Required work –
1 – Can you copy the passage of the Unicode forum thread between "(3) When uploading" and "for any help!", inclusive?
2 – What comes next in the Unicode forum thread? Write the text that follows its last line.

Text excerpt –
# # # #

Unicode and html - help for simple web site


I have a home-made website that provides a free
1100 page physics textbook. It is written in html and
css. I recently added some chinese text, and
since that day there are problems.

The entry page has two chinese characters,
but these are not seen on all browsers, even
though the page is validated by
the w3c validator.
( http://www.motionmountain.net/welcome.html)
(1) Why not?

Other pages do not validate in w3c
( http://www.motionmountain.net/contents.html)
(2) What is wrong here?

Since I plan to add more languages, and the unicode
issues are so tough:

(3) When uploading unicode files via ftp,
which line endings have to be used (mac, unix, other)?
Ascii mode or binary mode? (I have Mac OSX)

(4) To get IE to read the pages, is it best to use UTF-8
or UTF-16?

Thank you for any help!

Christoph

Aug 25 '05 #1
24 2782
ch***********@yahoo.com wrote:
The entry page has two chinese characters,
but these are not seen on all browsers, even
though the page is validated by
the w3c validator.

# # # #

Material supplied –
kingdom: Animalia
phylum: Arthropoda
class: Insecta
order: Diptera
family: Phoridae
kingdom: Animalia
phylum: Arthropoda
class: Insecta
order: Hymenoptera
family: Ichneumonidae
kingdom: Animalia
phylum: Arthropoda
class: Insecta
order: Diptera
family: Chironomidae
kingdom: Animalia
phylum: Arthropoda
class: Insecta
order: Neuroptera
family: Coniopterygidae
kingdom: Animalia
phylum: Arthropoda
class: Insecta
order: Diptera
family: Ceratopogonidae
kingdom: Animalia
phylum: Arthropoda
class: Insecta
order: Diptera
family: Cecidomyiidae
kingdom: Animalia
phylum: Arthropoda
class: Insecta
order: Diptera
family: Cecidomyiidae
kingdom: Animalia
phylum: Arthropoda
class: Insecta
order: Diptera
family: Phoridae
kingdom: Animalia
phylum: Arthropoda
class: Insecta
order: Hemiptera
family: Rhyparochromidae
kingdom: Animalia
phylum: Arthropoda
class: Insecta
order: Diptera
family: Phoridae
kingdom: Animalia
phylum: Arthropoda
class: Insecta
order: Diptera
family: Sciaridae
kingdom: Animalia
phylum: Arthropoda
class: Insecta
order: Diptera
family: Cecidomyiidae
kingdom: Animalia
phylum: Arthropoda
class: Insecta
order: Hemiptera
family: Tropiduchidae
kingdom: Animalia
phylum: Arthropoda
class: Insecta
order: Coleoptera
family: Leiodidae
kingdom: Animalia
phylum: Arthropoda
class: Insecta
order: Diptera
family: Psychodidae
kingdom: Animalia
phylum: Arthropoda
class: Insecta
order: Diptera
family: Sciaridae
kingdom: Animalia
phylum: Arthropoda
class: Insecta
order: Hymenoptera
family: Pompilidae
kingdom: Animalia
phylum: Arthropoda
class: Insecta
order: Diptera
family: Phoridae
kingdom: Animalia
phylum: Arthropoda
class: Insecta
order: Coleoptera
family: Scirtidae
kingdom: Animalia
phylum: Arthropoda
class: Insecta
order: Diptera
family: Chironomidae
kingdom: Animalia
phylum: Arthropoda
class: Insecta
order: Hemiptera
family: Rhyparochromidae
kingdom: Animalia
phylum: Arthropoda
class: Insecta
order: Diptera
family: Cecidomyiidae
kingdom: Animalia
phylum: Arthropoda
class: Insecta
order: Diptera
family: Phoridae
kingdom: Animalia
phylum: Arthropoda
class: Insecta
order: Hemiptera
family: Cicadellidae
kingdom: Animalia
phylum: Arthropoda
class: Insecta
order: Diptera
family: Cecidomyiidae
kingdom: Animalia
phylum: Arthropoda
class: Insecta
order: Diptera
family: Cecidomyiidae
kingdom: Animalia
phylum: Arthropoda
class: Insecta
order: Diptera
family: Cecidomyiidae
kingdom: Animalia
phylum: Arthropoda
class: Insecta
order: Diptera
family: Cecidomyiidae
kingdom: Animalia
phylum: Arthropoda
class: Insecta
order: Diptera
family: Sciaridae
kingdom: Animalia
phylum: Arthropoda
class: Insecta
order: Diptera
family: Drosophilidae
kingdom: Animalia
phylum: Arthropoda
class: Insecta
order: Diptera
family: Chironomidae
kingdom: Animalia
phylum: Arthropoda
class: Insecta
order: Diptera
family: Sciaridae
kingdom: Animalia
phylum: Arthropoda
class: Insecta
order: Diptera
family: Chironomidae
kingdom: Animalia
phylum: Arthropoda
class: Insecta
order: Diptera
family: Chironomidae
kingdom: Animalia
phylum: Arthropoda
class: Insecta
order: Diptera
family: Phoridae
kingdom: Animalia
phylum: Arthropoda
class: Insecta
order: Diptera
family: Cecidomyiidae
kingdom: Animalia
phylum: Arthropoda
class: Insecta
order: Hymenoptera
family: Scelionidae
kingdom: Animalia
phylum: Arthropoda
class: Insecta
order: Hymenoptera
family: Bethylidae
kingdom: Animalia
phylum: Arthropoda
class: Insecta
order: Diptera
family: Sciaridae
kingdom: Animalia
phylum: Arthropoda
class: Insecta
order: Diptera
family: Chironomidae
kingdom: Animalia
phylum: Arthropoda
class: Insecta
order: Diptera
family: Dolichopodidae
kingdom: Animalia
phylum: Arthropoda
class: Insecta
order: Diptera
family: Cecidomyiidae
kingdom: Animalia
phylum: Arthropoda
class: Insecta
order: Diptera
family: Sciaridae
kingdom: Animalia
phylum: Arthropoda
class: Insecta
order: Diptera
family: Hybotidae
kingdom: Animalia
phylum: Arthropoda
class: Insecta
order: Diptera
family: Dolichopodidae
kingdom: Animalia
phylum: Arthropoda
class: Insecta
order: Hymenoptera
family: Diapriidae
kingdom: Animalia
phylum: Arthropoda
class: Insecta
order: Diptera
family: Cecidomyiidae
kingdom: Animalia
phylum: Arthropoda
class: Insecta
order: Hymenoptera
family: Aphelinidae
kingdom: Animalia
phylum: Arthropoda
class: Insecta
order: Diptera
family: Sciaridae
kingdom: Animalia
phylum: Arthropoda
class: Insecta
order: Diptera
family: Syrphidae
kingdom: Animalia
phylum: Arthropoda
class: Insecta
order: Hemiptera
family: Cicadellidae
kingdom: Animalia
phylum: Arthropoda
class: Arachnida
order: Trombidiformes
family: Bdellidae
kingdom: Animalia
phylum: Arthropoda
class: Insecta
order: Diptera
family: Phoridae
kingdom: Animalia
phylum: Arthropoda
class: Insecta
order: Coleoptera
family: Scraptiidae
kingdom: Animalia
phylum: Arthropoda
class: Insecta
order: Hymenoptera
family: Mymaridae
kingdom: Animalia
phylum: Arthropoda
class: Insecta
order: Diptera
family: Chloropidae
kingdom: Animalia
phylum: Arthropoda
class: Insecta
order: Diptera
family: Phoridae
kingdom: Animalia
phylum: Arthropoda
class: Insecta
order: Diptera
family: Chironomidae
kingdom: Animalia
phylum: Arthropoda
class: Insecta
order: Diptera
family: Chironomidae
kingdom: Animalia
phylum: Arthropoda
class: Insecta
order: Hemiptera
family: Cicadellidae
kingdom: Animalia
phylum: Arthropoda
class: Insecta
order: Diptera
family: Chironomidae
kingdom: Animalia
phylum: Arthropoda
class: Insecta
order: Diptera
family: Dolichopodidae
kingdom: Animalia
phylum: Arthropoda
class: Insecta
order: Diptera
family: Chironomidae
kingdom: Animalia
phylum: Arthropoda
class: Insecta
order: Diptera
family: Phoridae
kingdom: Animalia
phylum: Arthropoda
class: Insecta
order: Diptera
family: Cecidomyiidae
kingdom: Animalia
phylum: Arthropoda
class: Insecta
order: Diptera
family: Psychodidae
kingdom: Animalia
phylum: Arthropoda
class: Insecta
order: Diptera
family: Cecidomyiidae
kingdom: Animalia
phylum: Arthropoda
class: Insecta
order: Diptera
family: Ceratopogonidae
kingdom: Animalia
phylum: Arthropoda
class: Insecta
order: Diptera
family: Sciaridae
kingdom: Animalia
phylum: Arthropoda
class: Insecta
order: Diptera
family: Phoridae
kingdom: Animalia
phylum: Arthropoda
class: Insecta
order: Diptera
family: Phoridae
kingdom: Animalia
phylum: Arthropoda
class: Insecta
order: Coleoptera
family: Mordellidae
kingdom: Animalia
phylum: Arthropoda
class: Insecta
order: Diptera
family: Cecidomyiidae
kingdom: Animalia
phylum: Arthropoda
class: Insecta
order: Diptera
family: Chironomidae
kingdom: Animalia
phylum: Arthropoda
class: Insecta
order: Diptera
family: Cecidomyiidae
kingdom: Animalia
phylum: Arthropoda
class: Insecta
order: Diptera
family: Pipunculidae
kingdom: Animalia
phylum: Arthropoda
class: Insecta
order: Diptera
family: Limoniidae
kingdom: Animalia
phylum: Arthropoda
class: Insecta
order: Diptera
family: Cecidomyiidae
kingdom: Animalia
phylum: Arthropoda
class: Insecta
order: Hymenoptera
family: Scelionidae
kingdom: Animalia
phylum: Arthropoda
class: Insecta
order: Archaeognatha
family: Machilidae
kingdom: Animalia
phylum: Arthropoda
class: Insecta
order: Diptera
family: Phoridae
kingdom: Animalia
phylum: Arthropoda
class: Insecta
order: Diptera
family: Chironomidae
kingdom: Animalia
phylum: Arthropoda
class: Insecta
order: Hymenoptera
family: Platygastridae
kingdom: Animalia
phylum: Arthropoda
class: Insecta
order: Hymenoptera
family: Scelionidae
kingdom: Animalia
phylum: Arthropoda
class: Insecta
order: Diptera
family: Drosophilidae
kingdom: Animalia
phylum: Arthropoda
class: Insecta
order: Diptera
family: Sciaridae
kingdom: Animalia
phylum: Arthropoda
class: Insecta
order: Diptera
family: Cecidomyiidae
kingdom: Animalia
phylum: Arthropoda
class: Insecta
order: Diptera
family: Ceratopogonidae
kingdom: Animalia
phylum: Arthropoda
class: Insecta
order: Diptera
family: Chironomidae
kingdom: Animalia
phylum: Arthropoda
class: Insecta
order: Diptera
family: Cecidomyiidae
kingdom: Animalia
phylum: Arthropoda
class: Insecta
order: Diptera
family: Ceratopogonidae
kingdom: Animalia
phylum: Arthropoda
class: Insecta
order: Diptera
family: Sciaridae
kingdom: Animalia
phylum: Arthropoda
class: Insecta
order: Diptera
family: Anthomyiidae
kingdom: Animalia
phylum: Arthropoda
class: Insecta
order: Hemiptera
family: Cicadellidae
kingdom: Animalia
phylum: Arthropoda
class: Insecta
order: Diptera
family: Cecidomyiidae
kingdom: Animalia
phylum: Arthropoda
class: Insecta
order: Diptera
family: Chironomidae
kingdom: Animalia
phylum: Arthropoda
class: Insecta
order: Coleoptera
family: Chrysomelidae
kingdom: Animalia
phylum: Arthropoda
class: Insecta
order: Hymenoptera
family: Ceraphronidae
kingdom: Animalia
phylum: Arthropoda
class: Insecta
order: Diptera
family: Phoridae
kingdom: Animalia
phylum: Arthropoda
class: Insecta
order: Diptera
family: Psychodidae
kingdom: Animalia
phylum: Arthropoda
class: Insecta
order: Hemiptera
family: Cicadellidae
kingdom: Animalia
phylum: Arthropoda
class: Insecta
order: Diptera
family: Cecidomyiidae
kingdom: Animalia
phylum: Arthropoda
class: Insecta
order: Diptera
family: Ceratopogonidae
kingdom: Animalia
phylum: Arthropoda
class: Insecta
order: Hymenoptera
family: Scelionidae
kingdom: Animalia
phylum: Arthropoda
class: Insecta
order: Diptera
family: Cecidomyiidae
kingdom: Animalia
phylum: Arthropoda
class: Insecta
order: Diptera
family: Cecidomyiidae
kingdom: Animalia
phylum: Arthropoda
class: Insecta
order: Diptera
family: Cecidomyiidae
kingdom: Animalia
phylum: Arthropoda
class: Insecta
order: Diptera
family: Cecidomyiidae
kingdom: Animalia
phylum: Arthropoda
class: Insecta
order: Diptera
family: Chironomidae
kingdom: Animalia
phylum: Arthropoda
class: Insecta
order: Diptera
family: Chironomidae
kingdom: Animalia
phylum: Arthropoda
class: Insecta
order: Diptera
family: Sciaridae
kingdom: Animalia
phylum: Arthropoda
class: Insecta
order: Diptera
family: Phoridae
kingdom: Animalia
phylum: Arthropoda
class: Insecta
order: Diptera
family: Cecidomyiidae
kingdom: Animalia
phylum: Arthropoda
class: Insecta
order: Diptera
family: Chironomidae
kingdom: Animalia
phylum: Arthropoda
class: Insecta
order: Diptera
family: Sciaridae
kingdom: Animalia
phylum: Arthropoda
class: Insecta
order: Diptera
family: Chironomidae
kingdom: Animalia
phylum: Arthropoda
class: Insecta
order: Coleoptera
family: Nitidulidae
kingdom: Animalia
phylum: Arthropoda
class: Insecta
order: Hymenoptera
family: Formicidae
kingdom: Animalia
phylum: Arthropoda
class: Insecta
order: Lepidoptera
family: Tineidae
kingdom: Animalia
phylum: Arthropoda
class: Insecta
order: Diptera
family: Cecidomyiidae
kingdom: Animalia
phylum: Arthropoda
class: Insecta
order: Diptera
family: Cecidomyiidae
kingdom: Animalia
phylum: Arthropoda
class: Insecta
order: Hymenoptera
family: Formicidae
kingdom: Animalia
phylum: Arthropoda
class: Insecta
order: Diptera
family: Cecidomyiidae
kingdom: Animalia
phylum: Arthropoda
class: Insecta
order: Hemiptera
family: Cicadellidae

# # # #

The results –
1 –
(3) When uploading unicode files via ftp,
which line endings have to be used (mac, unix, other)?
Ascii mode or binary mode? (I have Mac OSX)

(4) To get IE to read the pages, is it best to use UTF-8
or UTF-16?

Thank you for any help!

2 –
( http://www.motionmountain.net/welcome.html)
(1) Why not?
It validates just because the validator is so permissive and does not
care about the conflict between the encoding you declare in the meta tag
(ISO-8859-1) and the encoding you actually use. In fact, I would say
that the validator is in error here: the encoding is specified as
ISO-8859-1 (the meta tag takes effect when no charset is specified in
HTTP headers), so the first two octets of the data _must_ be interpreted
as þÿ (Latin letter small thorn and Latin letter small y with
diaeresis), which of course violate HTML syntax when appearing before a
DOCTYPE declaration.

The validator incorrectly guesses that þÿ is meant to act as a byte
order mark in UTF-16 encoding and therefore treats the document as
UTF-16 encoded. (The guess is "correct" of course in a pragmatic sense,
but it's still an error.)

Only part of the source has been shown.